# To do:
Restate all entries exactly. Skip the images.

# The data:

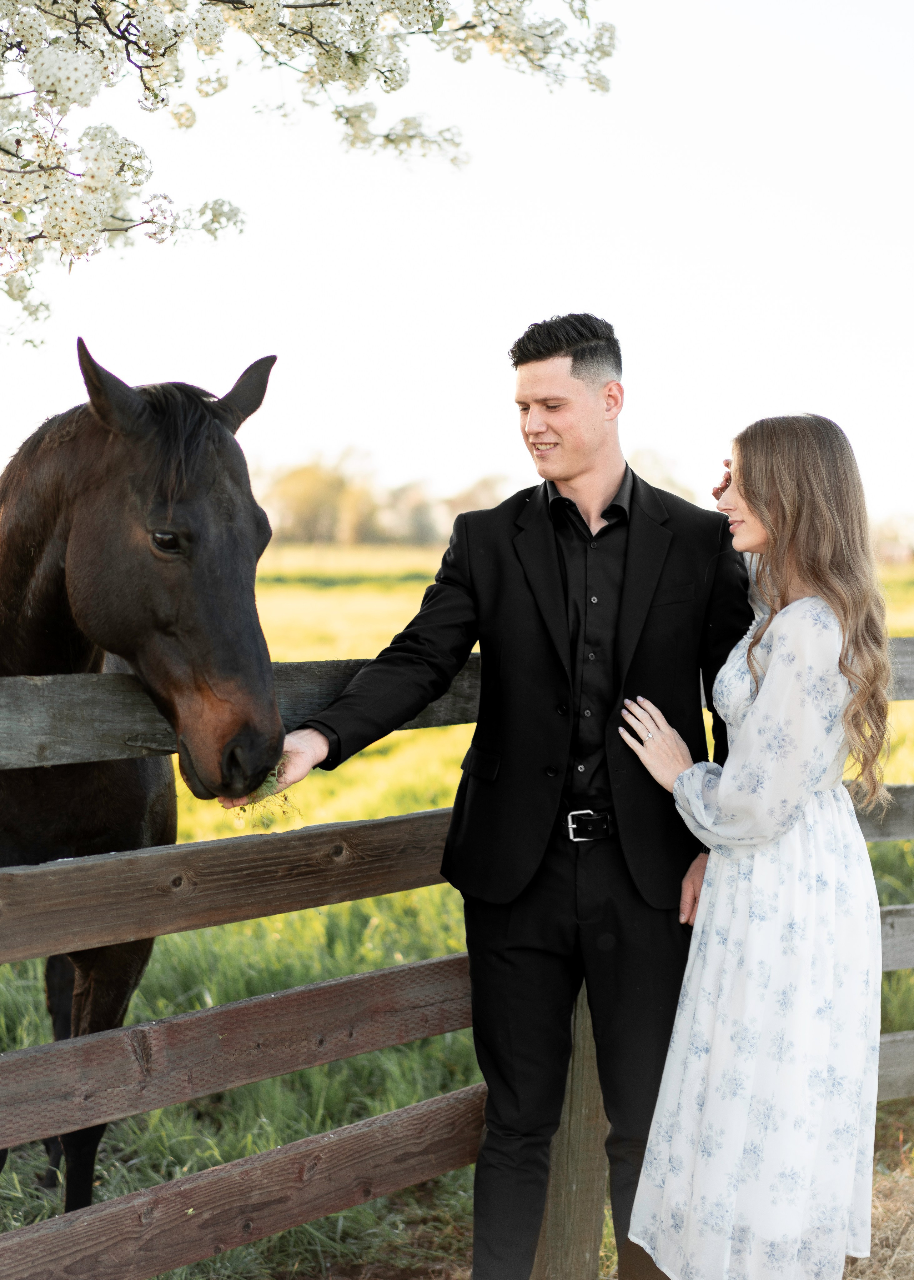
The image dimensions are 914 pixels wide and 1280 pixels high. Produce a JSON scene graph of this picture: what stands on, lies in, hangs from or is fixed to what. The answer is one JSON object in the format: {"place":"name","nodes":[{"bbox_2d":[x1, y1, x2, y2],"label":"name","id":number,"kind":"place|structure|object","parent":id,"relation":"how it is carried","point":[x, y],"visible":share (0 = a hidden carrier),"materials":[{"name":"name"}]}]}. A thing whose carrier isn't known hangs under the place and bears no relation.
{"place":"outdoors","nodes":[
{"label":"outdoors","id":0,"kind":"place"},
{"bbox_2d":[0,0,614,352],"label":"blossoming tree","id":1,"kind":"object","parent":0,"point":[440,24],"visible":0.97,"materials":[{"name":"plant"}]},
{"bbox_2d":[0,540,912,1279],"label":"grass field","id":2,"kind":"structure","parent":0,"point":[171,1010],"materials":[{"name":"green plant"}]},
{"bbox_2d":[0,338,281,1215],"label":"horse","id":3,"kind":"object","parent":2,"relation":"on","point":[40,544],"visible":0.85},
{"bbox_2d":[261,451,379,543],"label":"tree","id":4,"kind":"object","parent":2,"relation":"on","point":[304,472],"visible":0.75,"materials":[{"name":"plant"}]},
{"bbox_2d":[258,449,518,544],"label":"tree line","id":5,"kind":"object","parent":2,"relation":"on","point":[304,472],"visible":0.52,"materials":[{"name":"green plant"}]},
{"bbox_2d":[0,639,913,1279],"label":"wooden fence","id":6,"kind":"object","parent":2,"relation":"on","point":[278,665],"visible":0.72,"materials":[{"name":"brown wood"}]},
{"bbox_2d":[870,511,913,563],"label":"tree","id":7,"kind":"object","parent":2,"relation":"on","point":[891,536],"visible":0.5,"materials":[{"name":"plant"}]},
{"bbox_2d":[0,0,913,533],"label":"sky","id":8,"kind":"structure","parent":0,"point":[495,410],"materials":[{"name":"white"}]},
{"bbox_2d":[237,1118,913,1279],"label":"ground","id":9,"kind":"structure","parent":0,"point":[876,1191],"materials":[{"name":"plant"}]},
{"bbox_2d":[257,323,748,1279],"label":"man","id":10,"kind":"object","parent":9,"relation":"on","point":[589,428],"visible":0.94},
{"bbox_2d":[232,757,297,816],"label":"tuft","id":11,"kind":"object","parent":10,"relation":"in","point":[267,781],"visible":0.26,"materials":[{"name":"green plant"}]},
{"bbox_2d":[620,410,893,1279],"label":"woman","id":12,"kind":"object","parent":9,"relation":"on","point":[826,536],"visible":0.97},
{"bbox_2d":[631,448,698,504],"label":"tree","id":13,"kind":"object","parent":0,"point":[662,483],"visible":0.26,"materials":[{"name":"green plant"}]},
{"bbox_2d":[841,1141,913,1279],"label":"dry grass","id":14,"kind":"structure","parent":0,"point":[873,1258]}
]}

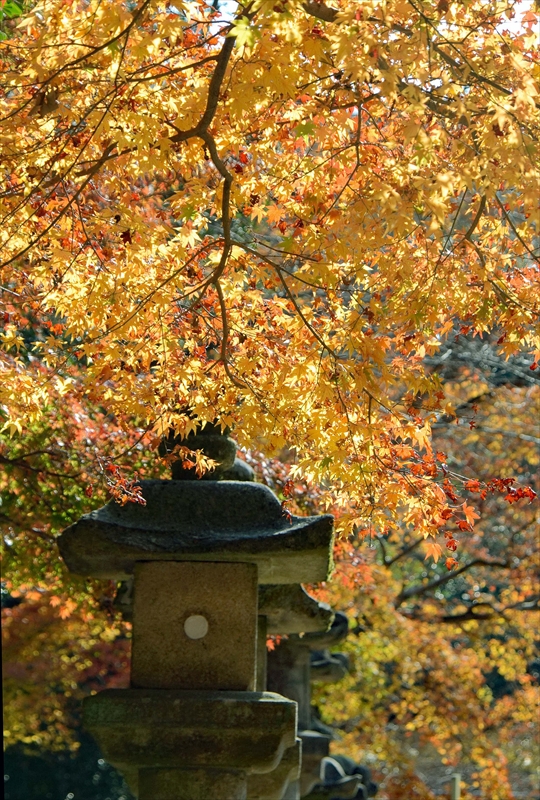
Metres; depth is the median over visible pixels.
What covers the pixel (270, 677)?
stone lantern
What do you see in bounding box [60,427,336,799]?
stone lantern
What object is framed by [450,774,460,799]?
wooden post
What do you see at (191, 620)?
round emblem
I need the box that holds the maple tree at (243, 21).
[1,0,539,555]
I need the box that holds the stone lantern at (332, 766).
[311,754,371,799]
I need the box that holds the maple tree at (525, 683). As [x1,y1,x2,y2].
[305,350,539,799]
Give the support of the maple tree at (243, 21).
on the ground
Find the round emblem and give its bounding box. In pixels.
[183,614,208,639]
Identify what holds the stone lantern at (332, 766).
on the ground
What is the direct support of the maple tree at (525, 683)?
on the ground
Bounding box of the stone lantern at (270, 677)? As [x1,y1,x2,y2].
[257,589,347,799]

# Output below:
The image dimensions are 914 pixels wide and 1280 pixels high. Produce a JSON scene graph of this picture: what stands on, lies in, hangs from or is fixed to what. The answer is one JSON object in the format: {"place":"name","nodes":[{"bbox_2d":[x1, y1, x2, y2],"label":"name","id":number,"kind":"place|structure|object","parent":id,"relation":"how it is carried","point":[x, y],"visible":share (0 = a hidden carrier),"materials":[{"name":"name"}]}]}. A thing whose carrier isn't known hangs under the place and bears no relation.
{"place":"outdoors","nodes":[
{"label":"outdoors","id":0,"kind":"place"},
{"bbox_2d":[0,0,614,352],"label":"blossoming tree","id":1,"kind":"object","parent":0,"point":[440,24],"visible":0.97,"materials":[{"name":"plant"}]},
{"bbox_2d":[0,540,912,1279],"label":"grass field","id":2,"kind":"structure","parent":0,"point":[171,1010],"materials":[{"name":"green plant"}]},
{"bbox_2d":[0,338,281,1215],"label":"horse","id":3,"kind":"object","parent":2,"relation":"on","point":[40,544],"visible":0.85},
{"bbox_2d":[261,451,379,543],"label":"tree","id":4,"kind":"object","parent":2,"relation":"on","point":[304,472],"visible":0.75,"materials":[{"name":"plant"}]},
{"bbox_2d":[258,449,518,544],"label":"tree line","id":5,"kind":"object","parent":2,"relation":"on","point":[304,472],"visible":0.52,"materials":[{"name":"green plant"}]},
{"bbox_2d":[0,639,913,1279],"label":"wooden fence","id":6,"kind":"object","parent":2,"relation":"on","point":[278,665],"visible":0.72,"materials":[{"name":"brown wood"}]},
{"bbox_2d":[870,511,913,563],"label":"tree","id":7,"kind":"object","parent":2,"relation":"on","point":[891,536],"visible":0.5,"materials":[{"name":"plant"}]},
{"bbox_2d":[0,0,913,533],"label":"sky","id":8,"kind":"structure","parent":0,"point":[495,410],"materials":[{"name":"white"}]},
{"bbox_2d":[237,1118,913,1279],"label":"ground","id":9,"kind":"structure","parent":0,"point":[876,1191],"materials":[{"name":"plant"}]},
{"bbox_2d":[257,323,748,1279],"label":"man","id":10,"kind":"object","parent":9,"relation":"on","point":[589,428],"visible":0.94},
{"bbox_2d":[232,757,297,816],"label":"tuft","id":11,"kind":"object","parent":10,"relation":"in","point":[267,781],"visible":0.26,"materials":[{"name":"green plant"}]},
{"bbox_2d":[620,410,893,1279],"label":"woman","id":12,"kind":"object","parent":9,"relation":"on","point":[826,536],"visible":0.97},
{"bbox_2d":[631,448,698,504],"label":"tree","id":13,"kind":"object","parent":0,"point":[662,483],"visible":0.26,"materials":[{"name":"green plant"}]},
{"bbox_2d":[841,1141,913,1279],"label":"dry grass","id":14,"kind":"structure","parent":0,"point":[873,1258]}
]}

Metres; depth is the median over visible pixels.
What covers the pixel (270, 677)?
stone lantern
What do you see in bounding box [60,427,336,799]?
stone lantern
What object is framed by [450,774,460,799]?
wooden post
What do you see at (191, 620)?
round emblem
I need the box that holds the maple tree at (243, 21).
[1,0,539,555]
I need the box that holds the stone lantern at (332, 766).
[311,754,371,799]
I need the box that holds the maple tree at (525, 683). As [x1,y1,x2,y2].
[305,350,539,799]
Give the support of the maple tree at (243, 21).
on the ground
Find the round emblem and give its bounding box. In pixels.
[183,614,208,639]
Identify what holds the stone lantern at (332, 766).
on the ground
What is the direct support of the maple tree at (525, 683)?
on the ground
Bounding box of the stone lantern at (270, 677)? As [x1,y1,x2,y2].
[257,589,347,799]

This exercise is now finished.